UPDATED 15:04 EDT / JUNE 10 2013

NEWS

CIOs: “Move away from your traditional roles or you’ll be left behind,” Warns EllisDon’s Joe Jagodich #Edge2013

Joe Jagodich, VP & CIO of EllisDon, discussed the impact of Big Data and IT on the construction industry with theCube co-hosts Dave Vellante and John Furrier, live at the IBM Edge 2013 conference that kicked off today.

EllisDon is a privately held company that’s been operating for over 60 years in the construction industry. Based in Toronto, the company originated in London. Talking about his role at EllisDon, Jagodich sad “I wear two hats,” which allows him to be very much in line with the business.  “I have my profits and loss center,” Jagodich goes on. The company offers services and software for the construction industry.

“If a company wants to sustain growth, IT has become a bigger part of that equation,” Jagodich said, pointing out that construction is still an industry that’s 65 percent inefficient. “The most important reason is information, decision support is so critical for people,” he explained. “Construction is not about bricks and mortars, it’s about innovation, planning, reducing risks.” In order to do that, you have to have all the needed information to make the right decision.

Internet of Things is “great example” of mobile + analytics

 

Talking about mobile trends and the Internet of things, Jagodich said that EllisDon is a great example of the mobile environment and the use of analytics. “Our people are primarily engineers, they are all mobile and they all want to do work on their smartphones and their tablets.” Thus the company needs to enable its application, based on having a strong cloud infrastructure in place, to make the needed information available. This involves terabytes of information, as the company often has a hundred concurrent projects at any given time.

Sustainability is a huge thing and a common issue in construction. “The demographic is such that there used to be facility managers that did things intuitively, now everything is measured.” Every building has heat sensors everywhere that translate into data, there are no more light switches – everything translates into terabytes of data, Jagodich explained. “We take that data and transform it into information.”

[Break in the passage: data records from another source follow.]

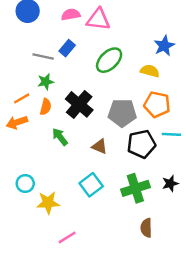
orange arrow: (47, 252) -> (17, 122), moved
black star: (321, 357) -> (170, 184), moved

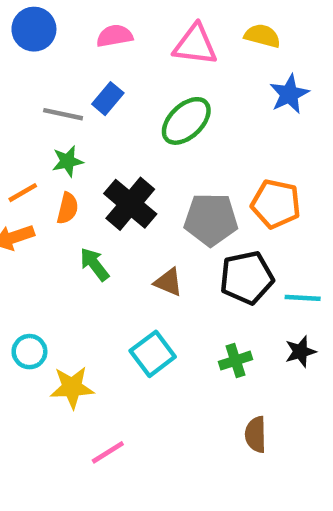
pink triangle: (98, 19) -> (195, 45), moved
yellow semicircle: (150, 71) -> (262, 36), moved
cyan line: (171, 134) -> (303, 298), moved
green cross: (135, 188) -> (235, 361), size x0.6

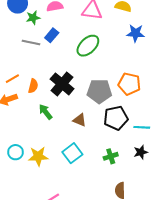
blue star: (289, 94) -> (136, 33), turned 30
green star: (68, 161) -> (33, 18), moved
yellow star: (72, 387) -> (38, 156), moved

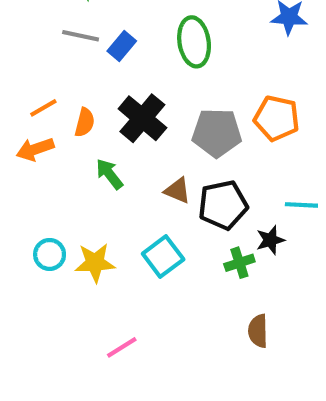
blue rectangle: (52, 35) -> (122, 46), moved
green ellipse: (88, 46) -> (194, 42), turned -55
black pentagon: (116, 118) -> (223, 205), moved
black star: (141, 152) -> (270, 240), moved

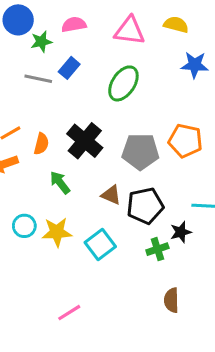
green ellipse: (194, 42) -> (123, 83), turned 42
blue rectangle: (122, 46) -> (69, 68), moved
cyan circle: (50, 254) -> (24, 226), moved
yellow star: (95, 263) -> (57, 232), moved

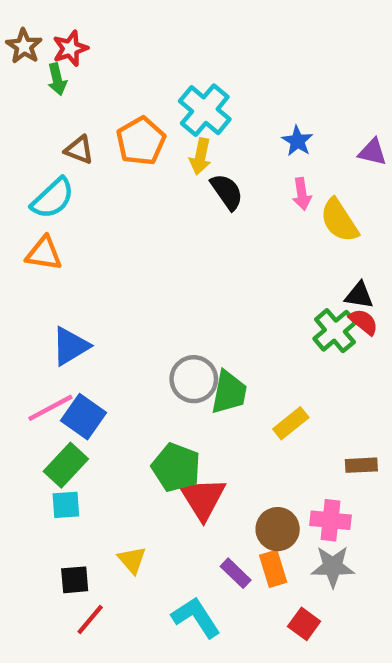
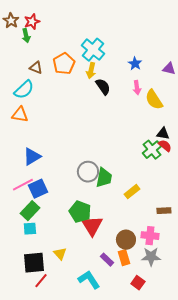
blue square: (84, 417) -> (38, 189), turned 30
black square: (75, 580) -> (34, 263), size x1.6

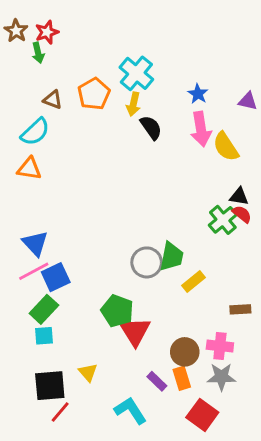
pink arrow: (137, 88) -> (201, 129), size x1.6
blue triangle: (32, 157) -> (35, 243), moved, turned -42
gray circle: (88, 172) -> (147, 262), moved
green trapezoid: (104, 178) -> (172, 257), moved
red square: (138, 283) -> (202, 415), size x1.5

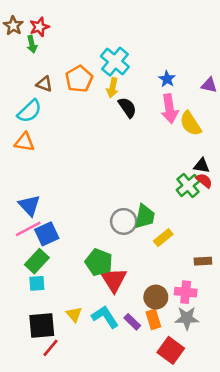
cyan L-shape: (130, 411) -> (105, 317), moved

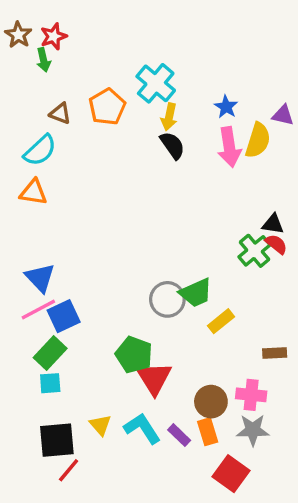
yellow arrow: (112, 88) -> (169, 117), moved
yellow semicircle: (191, 124) -> (258, 140), moved, turned -130
green trapezoid: (145, 216) -> (196, 293), turned 55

The company uses the XIV storage system to host their applications, “we’ve always had an internal cloud, allowing our smaller contractors to use our infrastructure rather than using their own.” They have now moved to the G3 level, “we’re going to a web-based system,” Jagodich said. “XIV is doing that for us, we are providing cloud services to multitenant clients.”

Why not go with public cloud services?

 

Asked why not go to the public cloud instead, Jagodich said that having the ability to control and manage data is very important to the company. “We are very transparent about it, but we have 60 years of construction experience.”

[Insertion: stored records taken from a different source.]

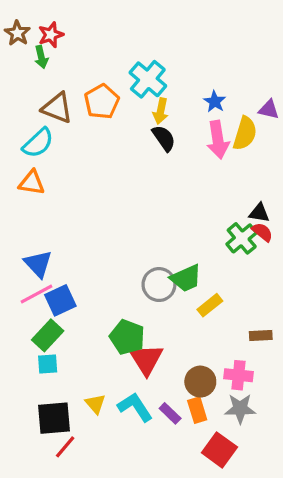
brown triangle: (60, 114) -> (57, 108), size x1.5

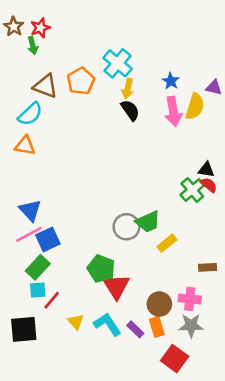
black square: (54, 418) -> (24, 329), moved
red line: (65, 447) -> (52, 300), moved

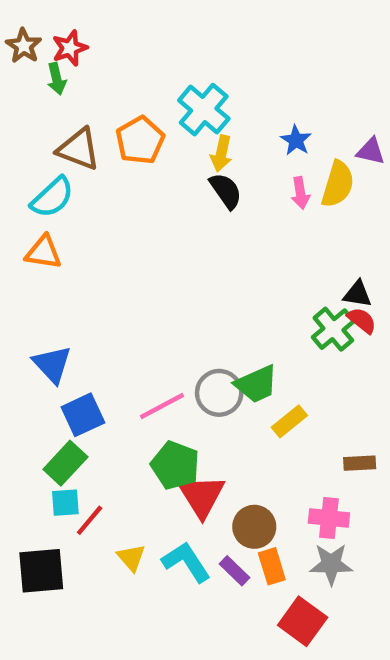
pink arrow: (173, 111) -> (300, 193), size x0.6
pink line: (29, 234) -> (162, 406), moved
brown circle: (159, 304) -> (254, 527), moved

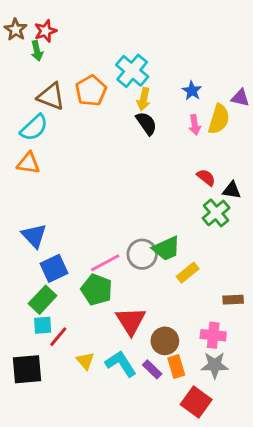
red semicircle: (362, 320) -> (206, 177), moved
green pentagon: (175, 465) -> (97, 290), moved

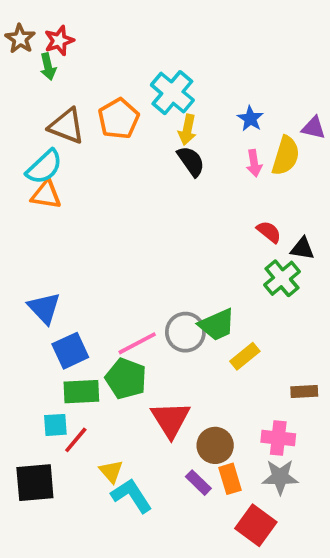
orange triangle: (28, 163) -> (46, 195), moved
green rectangle: (43, 300) -> (81, 392), moved, turned 44
cyan L-shape: (121, 364) -> (132, 496), moved

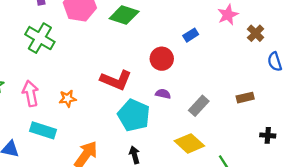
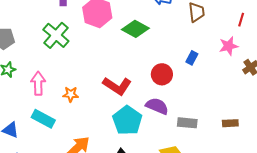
blue rectangle: (191, 35) -> (192, 58), turned -40
purple semicircle: (163, 94) -> (157, 106), size x1.6
gray rectangle: (199, 106) -> (187, 123), turned 42

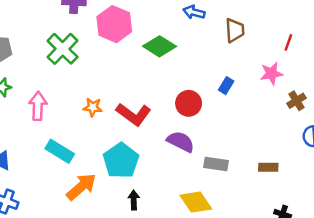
orange star: (71, 94) -> (93, 107), moved
cyan rectangle: (43, 119) -> (60, 151), moved
cyan pentagon: (127, 120) -> (121, 161), moved

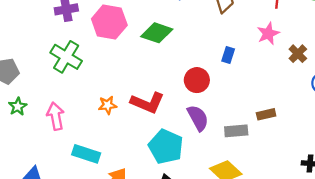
purple semicircle: (181, 142) -> (198, 118), turned 48
cyan pentagon: (121, 161) -> (166, 147), moved
brown rectangle: (268, 167) -> (266, 114), moved

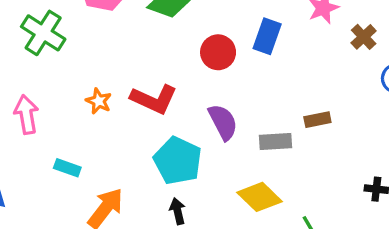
blue rectangle: (228, 55) -> (267, 36), size x1.5
red circle: (197, 80) -> (218, 52), moved
orange star: (108, 105) -> (99, 101), turned 30
cyan rectangle: (86, 154) -> (67, 168), size x0.7

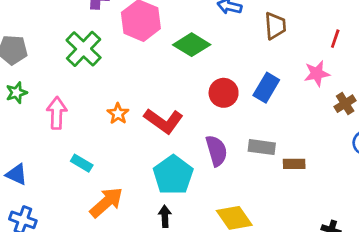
gray rectangle: (275, 142) -> (262, 147), moved

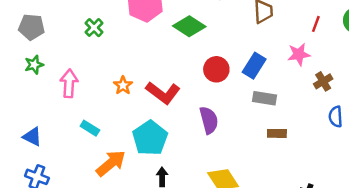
green cross: (84, 49) -> (94, 28), size x0.6
gray rectangle: (262, 147) -> (265, 98), moved
cyan pentagon: (173, 175) -> (150, 138), moved

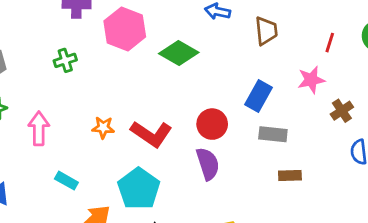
green cross: (94, 28) -> (65, 60), turned 30
red circle: (216, 69) -> (212, 124), moved
orange star: (123, 85) -> (103, 127), turned -30

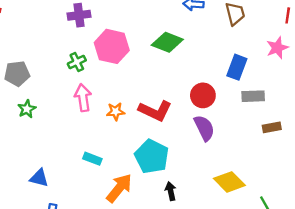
pink hexagon: (125, 29) -> (112, 46), moved
pink arrow: (39, 128) -> (83, 98), moved

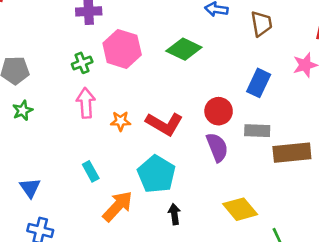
gray rectangle: (253, 96) -> (257, 131), moved
brown rectangle: (272, 127) -> (292, 153), size x1.8
cyan rectangle: (92, 159) -> (91, 171), turned 36
blue triangle: (39, 178) -> (30, 188), turned 36

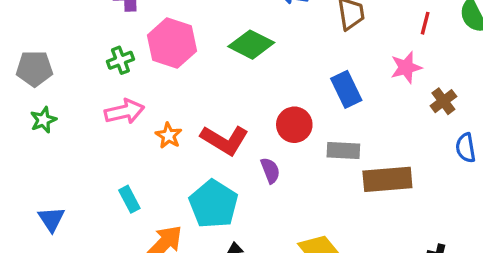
blue rectangle: (259, 83) -> (346, 89), turned -52
pink arrow: (86, 103) -> (124, 112), turned 80
orange star: (121, 121) -> (169, 136), turned 30
purple semicircle: (217, 147) -> (270, 171), moved, size x0.7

Liability and scalability are critical, he said, “you no longer have the time to say, ‘OK, let’s take this down for a couple of days or weeks to reconstruct your infrastructure.’ We need a cloud infrastructure with no downtime and no failures, XIV provides that for us.” He also added that the company migrated to G3 in less than 3 days.

As CIO, you have to think about data architecture

 

“It used to be apps that used to drive they way things are done,” Jagodich added: build an app, create storage around it. Now, storage and data are being really open, “you have to think about your data before you even think about an application or your infrastructure. As a CIO, you have to think about data architecture.”

There are a lot of elements to data architecture, he explained, including mobile, consumerization of data, BYOD. “If you’re into that type of environment, which many CIOs are, you have to think about your data creed.” If you have 1500 people with different devices, they can be going out to iCloud, or other different cloud environments, and “that is where you start losing control of the valuable information that your company holds as crown jewels.” CIOs  have to think of how to integrate and work in this environment, they cannot ban it. A company needs to have the ability to be fast, fluid and flexible.

Infrastructure as a Utility

 

Asked about what’s next for EllisDon, Jagodich said he saw multi-tenancy becoming greater and greater, infrastructures becoming more of an utility. “We’re no longer viewed as a core construction company, we offer services,” and not just IT services. “We have moved into R&D and finance, we’re trying to be innovators.”

Asked if the company can monetize the data it has available, he explained that “what we are doing is through these services, that data is giving us analytics,” it gives credibility when they go out to sell their services. “We can scale the data available to us into best practices.”

Commenting on the key message IBM send, Jagodich said “IBM has captured the imagination of IT. Finally they captured a way to align IT to business,[…] and that’s innovation. There is a true belief and some energy here that says it’s doable.” It’s no longer something that IT news magazines talk about, “but if you really look at the technologies that are coming you can really help the bottom line of your company.”

Asked what pieces of advice he’d share with CIOs, Jagodich encouraged them to “move away from the traditional role of the CIO very quickly, because you are going to be left behind.” They need to focus on the harmonization of costs and the benefits of new technology.